The population of London is incredibly diverse. This means that you won’t be the only one who isn’t speaking English, and it gives you plenty of opportunity to practice with those who are also learning. Make sure you speak to Londoners, and who knows, by the time you leave you might even be speaking cockney rhyming slang!








Comments (1)

  • curtissmith003

    10 years 10 months ago

    Remember, Americans and Brits have different takes on the English language. This often confuses non-native English speakers.  

    Winston Churchill once quipped, “Two nations divided by a common language.” Just so you know:

    A “fag” is a cigarette. I was asked if I wanted to share a fag outside by a male teacher colleague at the college where I was teaching. I was not sure how to respond at first. Either way, the answer was no.

    A “rubber” is an eraser. I was asked by a male student if they could borrow a rubber. I thought, borrow? Again, I said no.

    A “boot” is a car trunk.

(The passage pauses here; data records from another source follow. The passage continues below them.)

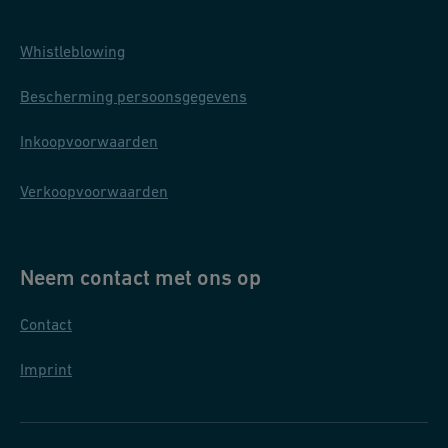
Whistleblowing
Bescherming persoonsgegevens
Inkoopvoorwaarden
Verkoopvoorwaarden
Neem contact met ons op
Contact
Imprint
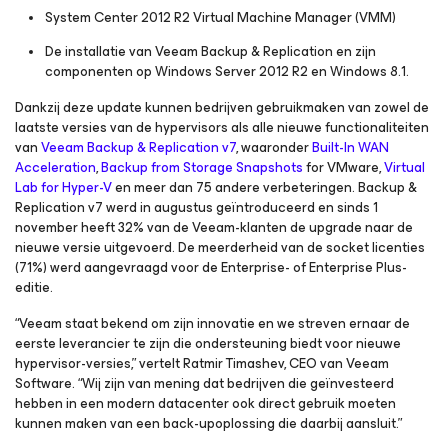
System Center 2012 R2 Virtual Machine Manager (VMM)
De installatie van Veeam Backup & Replication en zijn
componenten op Windows Server 2012 R2 en Windows 8.1.
Dankzij deze update kunnen bedrijven gebruikmaken van zowel de
laatste versies van de hypervisors als alle nieuwe functionaliteiten
van
Veeam Backup & Replication v7
, waaronder
Built-In WAN
Acceleration
,
Backup from Storage Snapshots
for VMware,
Virtual
Lab for Hyper-V
en meer dan 75 andere verbeteringen. Backup &
Replication v7 werd in augustus geïntroduceerd en sinds 1
november heeft 32% van de Veeam-klanten de upgrade naar de
nieuwe versie uitgevoerd. De meerderheid van de socket licenties
(71%) werd aangevraagd voor de Enterprise- of Enterprise Plus-
editie.
“Veeam staat bekend om zijn innovatie en we streven ernaar de
eerste leverancier te zijn die ondersteuning biedt voor nieuwe
hypervisor-versies,” vertelt Ratmir Timashev, CEO van Veeam
Software. “Wij zijn van mening dat bedrijven die geïnvesteerd
hebben in een modern datacenter ook direct gebruik moeten
kunnen maken van een back-upoplossing die daarbij aansluit.”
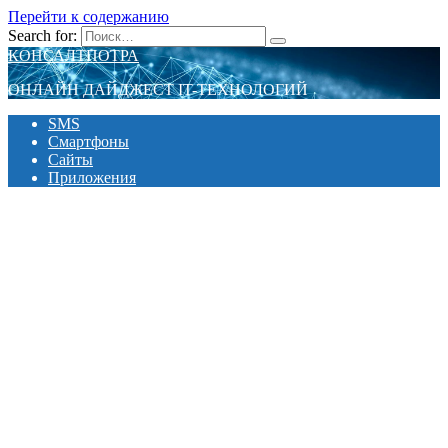
Перейти к содержанию
Search for:
КОНСАЛТПОТРА
ОНЛАЙН ДАЙДЖЕСТ IT-ТЕХНОЛОГИЙ
SMS
Смартфоны
Сайты
Приложения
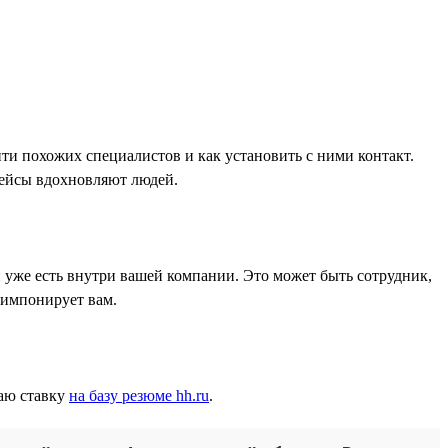
йти похожих специалистов и как установить с ними контакт.
кейсы вдохновляют людей.
 уже есть внутри вашей компании. Это может быть сотрудник,
 импонирует вам.
лаю ставку
на базу резюме hh.ru
.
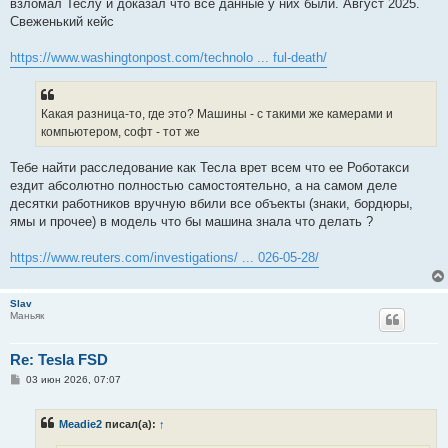
е
взломал Теслу и доказал что все данные у них были. Август 2025.
н
Свеженький кейс
и
е
https://www.washingtonpost.com/technolo ... ful-death/
Какая разница-то, где это? Машины - с такими же камерами и
компьютером, софт - тот же
Тебе найти расследование как Тесла врет всем что ее Роботакси
ездит абсолютно полностью самостоятельно, а на самом деле
десятки работников вручную вбили все объекты (знаки, бордюры,
ямы и прочее) в модель что бы машина знала что делать ?
https://www.reuters.com/investigations/ ... 026-05-28/
Slav
Маньяк
Re: Tesla FSD
С
03 июн 2026, 07:07
о
о
б
Meadie2
писал(а):
↑
щ
е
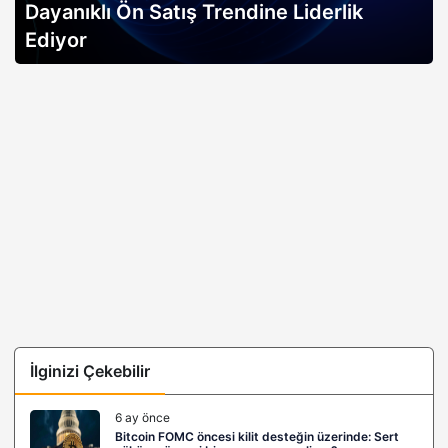
Dayanıklı Ön Satış Trendine Liderlik
Ediyor
İlginizi Çekebilir
6 ay önce
Bitcoin FOMC öncesi kilit desteğin üzerinde: Sert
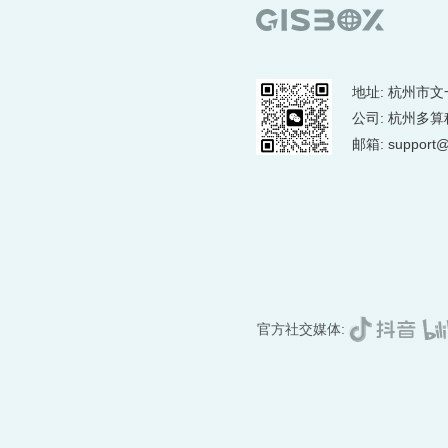
地址: 杭州市文
公司: 杭州多
邮箱: support@
官方社交媒体:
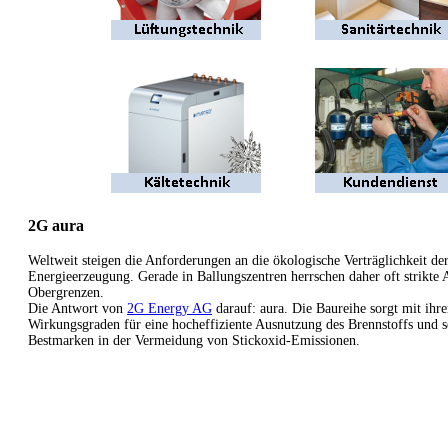
2G aura
Weltweit steigen die Anforderungen an die ökologische Verträglichkeit de
Energieerzeugung. Gerade in Ballungszentren herrschen daher oft strikte 
Obergrenzen.
Die Antwort von
2G Energy AG
darauf: aura. Die Baureihe sorgt mit ihr
Wirkungsgraden für eine hocheffiziente Ausnutzung des Brennstoffs und se
Bestmarken in der Vermeidung von Stickoxid-Emissionen.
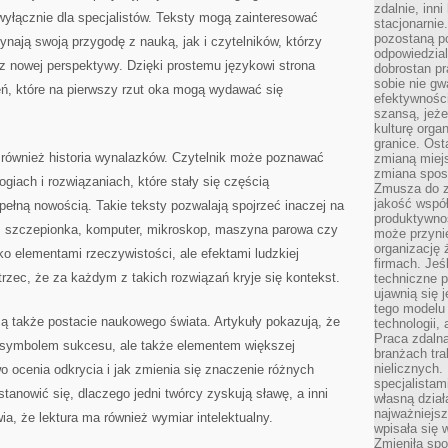
zdalnie, inn
wyłącznie dla specjalistów. Teksty mogą zainteresować
stacjonarni
pozostaną po
ynają swoją przygodę z nauką, jak i czytelników, którzy
odpowiedzial
z nowej perspektywy. Dzięki prostemu językowi strona
dobrostan p
sobie nie gw
eń, które na pierwszy rzut oka mogą wydawać się
efektywnośc
szansą, jeże
kulturę orga
granice. Ost
 również historia wynalazków. Czytelnik może poznawać
zmianą miej
zmiana sposo
giach i rozwiązaniach, które stały się częścią
Zmusza do z
jakość współp
pełną nowością. Takie teksty pozwalają spojrzeć inaczej na
produktywnoś
a, szczepionka, komputer, mikroskop, maszyna parowa czy
może przyni
organizację ż
ko elementami rzeczywistości, ale efektami ludzkiej
firmach. Jeś
zec, że za każdym z takich rozwiązań kryje się kontekst.
techniczne p
ujawnią się 
tego modelu
są także postacie naukowego świata. Artykuły pokazują, że
technologii, 
Praca zdalna
ko symbolem sukcesu, ale także elementem większej
branżach tra
nielicznych.
o ocenia odkrycia i jak zmienia się znaczenie różnych
specjalista
tanowić się, dlaczego jedni twórcy zyskują sławę, a inni
własną dział
najważniejsz
ia, że lektura ma również wymiar intelektualny.
wpisała się 
Zmieniła spo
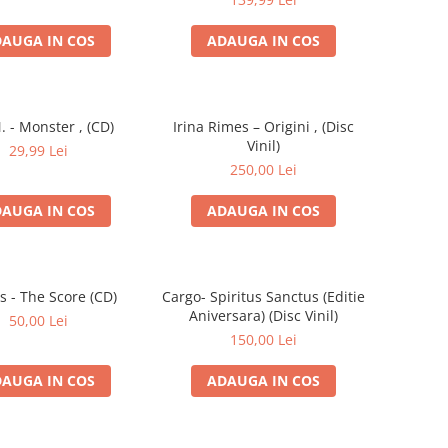
AUGA IN COS
ADAUGA IN COS
. - Monster , (CD)
Irina Rimes – Origini , (Disc
Vinil)
29,99 Lei
250,00 Lei
AUGA IN COS
ADAUGA IN COS
s - The Score (CD)
Cargo- Spiritus Sanctus (Editie
Aniversara) (Disc Vinil)
50,00 Lei
150,00 Lei
AUGA IN COS
ADAUGA IN COS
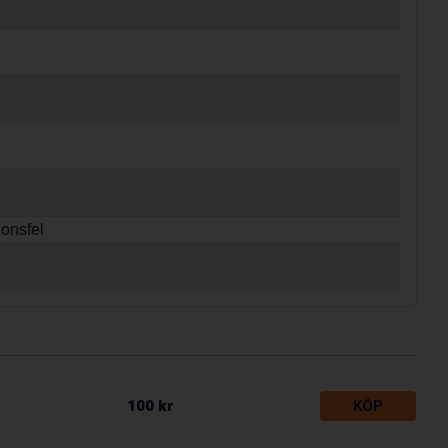
ionsfel
100 kr
KÖP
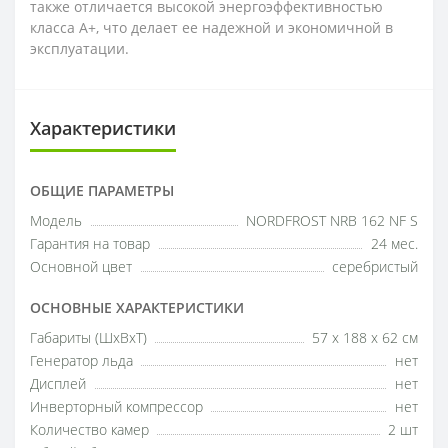
также отличается высокой энергоэффективностью
класса A+, что делает ее надежной и экономичной в
эксплуатации.
Характеристики
ОБЩИЕ ПАРАМЕТРЫ
Модель
NORDFROST NRB 162 NF S
Гарантия на товар
24 мес.
Основной цвет
серебристый
ОСНОВНЫЕ ХАРАКТЕРИСТИКИ
Габариты (ШxВxТ)
57 x 188 x 62 см
Генератор льда
нет
Дисплей
нет
Инверторный компрессор
нет
Количество камер
2 шт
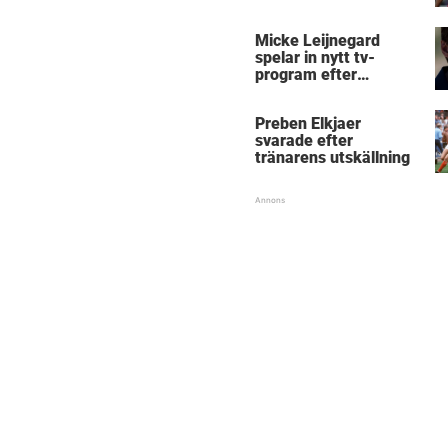
Micke Leijnegard
spelar in nytt tv-
program efter
Mästarnas mästare
Preben Elkjaer
svarade efter
tränarens utskällning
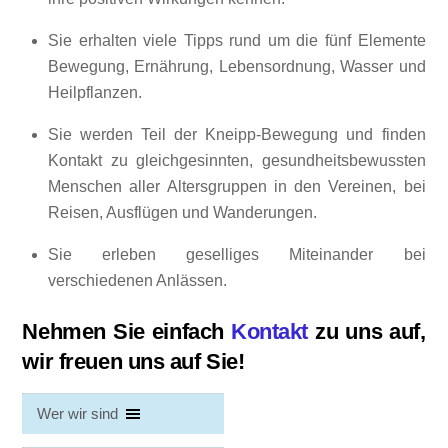
Sie erhalten viele Tipps rund um die fünf Elemente
Bewegung, Ernährung, Lebensordnung, Wasser und
Heilpflanzen.
Sie werden Teil der Kneipp-Bewegung und finden
Kontakt zu gleichgesinnten, gesundheitsbewussten
Menschen aller Altersgruppen in den Vereinen, bei
Reisen, Ausflügen und Wanderungen.
Sie erleben geselliges Miteinander bei
verschiedenen Anlässen.
Nehmen Sie einfach
Kontakt
zu uns auf,
wir freuen uns auf Sie!
Wer wir sind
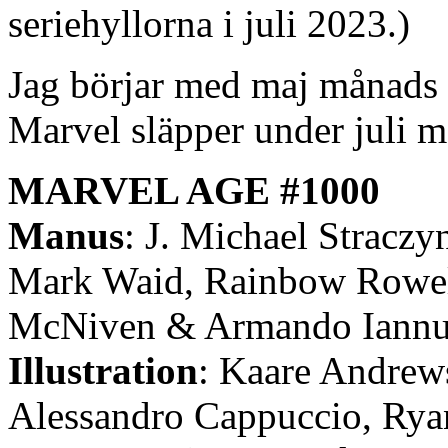
seriehyllorna i juli 2023.)
Jag börjar med maj månads 
Marvel släpper under juli 
MARVEL AGE #1000
Manus
: J. Michael Straczy
Mark Waid, Rainbow Rowel
McNiven & Armando Iannu
Illustration
: Kaare Andrews
Alessandro Cappuccio, Rya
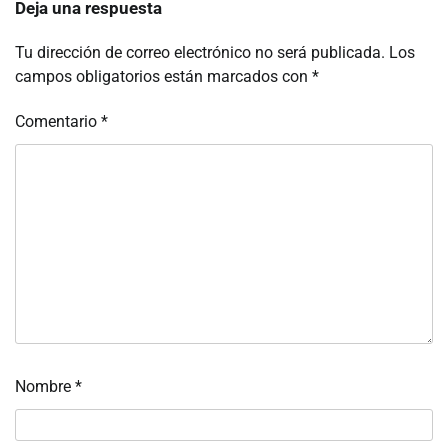
Deja una respuesta
Tu dirección de correo electrónico no será publicada.
Los
campos obligatorios están marcados con
*
Comentario
*
Nombre
*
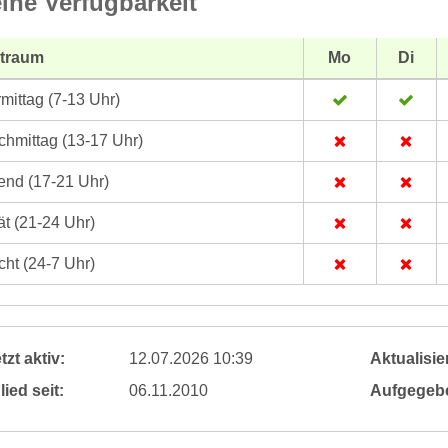
ine Verfügbarkeit
itraum
Mo
Di
mittag (7-13 Uhr)
hmittag (13-17 Uhr)
nd (17-21 Uhr)
t (21-24 Uhr)
ht (24-7 Uhr)
tzt aktiv:
12.07.2026 10:39
Aktualisier
lied seit:
06.11.2010
Aufgegeb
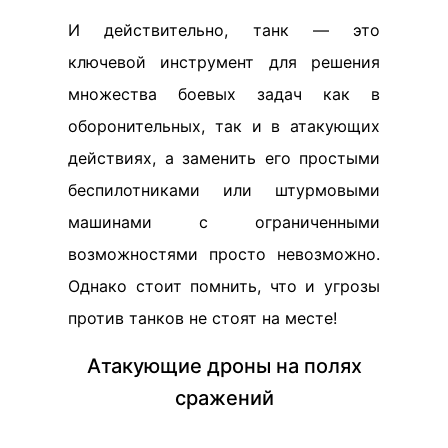
И действительно, танк — это
ключевой инструмент для решения
множества боевых задач как в
оборонительных, так и в атакующих
действиях, а заменить его простыми
беспилотниками или штурмовыми
машинами с ограниченными
возможностями просто невозможно.
Однако стоит помнить, что и угрозы
против танков не стоят на месте!
Атакующие дроны на полях
сражений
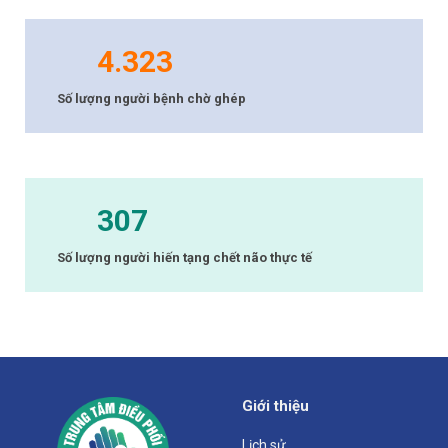
4.323
Số lượng người bệnh chờ ghép
307
Số lượng người hiến tạng chết não thực tế
Giới thiệu
Lịch sử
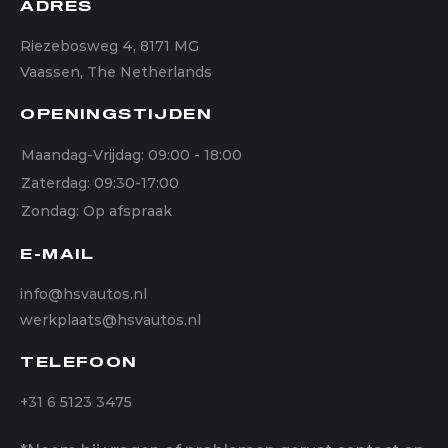
ADRES
Riezebosweg 4, 8171 MG
Vaassen, The Netherlands
OPENINGSTIJDEN
Maandag-Vrijdag: 09:00 - 18:00
Zaterdag: 09:30-17:00
Zondag: Op afspraak
E-MAIL
info@hsvautos.nl
werkplaats@hsvautos.nl
TELEFOON
+31 6 5123 3475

Hence, they have boot sales, where everyone drives to a field or parking lot on Saturday morning and sells wares from the boot of their cars. So, if you see a boot sale sign, they do not mean shoes.

    A “bonnet” is the hood of the car.

    Traffic lights are red, green, and amber (not yellow).

    To “let” means to rent, as in you let a flat (apartment in the city).

    A “banger” is a sausage. A typical British meal is bangers and mash (sausage and mashed potatoes).

    A “loo” is a toilet.

    To grow a “beaver” is to grow a beard. You thought we were talking large aquatic rodents.

    A “biscuit” is a cookie. Our biscuit is called a roll.

    A “crisp” is a potato chip while a “chip” is a French fry.

    The first floor is on the second level. Confused? Brits have ground level and then the first floor.

    When something is “duff” it is of poor quality. I wonder if that is why Homer Simpson drinks Duff Beer?

    “Jelly” is jello.

    A “knob” is a penis. Do not ask to turn someone’s knob for them.

    “Pecker” is to keep your spirits or courage up, not to be confused with your knob.

    Someone who is “pissed” is drunk not angry.

    To stand in “queue” is to wait in line.

    If you are called a “sod” this is not a compliment. You are an unpleasant person.

    “Sort” means to figure things out, not put things in alphabetical or color groups.

    If someones asks for a “spanner, then they want a wrench.

    To gain a “stone” means you gained 14 pounds. Over the holiday season I gained half a stone (ie. 7 pounds)!

    A “torch” is a flashlight.

    A “trolley” is a cart with wheels.

    The “trunk” is the primary road in the area. This should not be confused with a boot, which is our trunk. So a car with a boot can travel on a trunk.

    The “underground” is the famous London subway, which literally is underground.

    The “wing” of a car is the fender, so cars have boots and wings, but no trunks because you drive on those.

    “Zed” is the letter Z.

    The number zero (0) is called “naught,” as in 200 is ‘two-naught-naught.”

    Don’t forget, at a “zebra crossing” do not wait and look for African striped horses. It is where you cross the street on the painted white and black striped lines.

    Lastly, a “full-stop” is the period at the end of a sentence.

    There are MANY more terms to learn. Pronunciation and spelling of British versus American English words differ sometimes too. In general, everything that ends in “or” in American English ends in “our” in British English. For example, color is spelled colour in England. I highly recommend reading Notes from a Small Island by Bill Bryson before you go. It is a little dated, but still fairly accurate and very witty, full stop.

    Remember, the British way is the right way, at least according to them. They will remind you of this continually. So pecker up mate!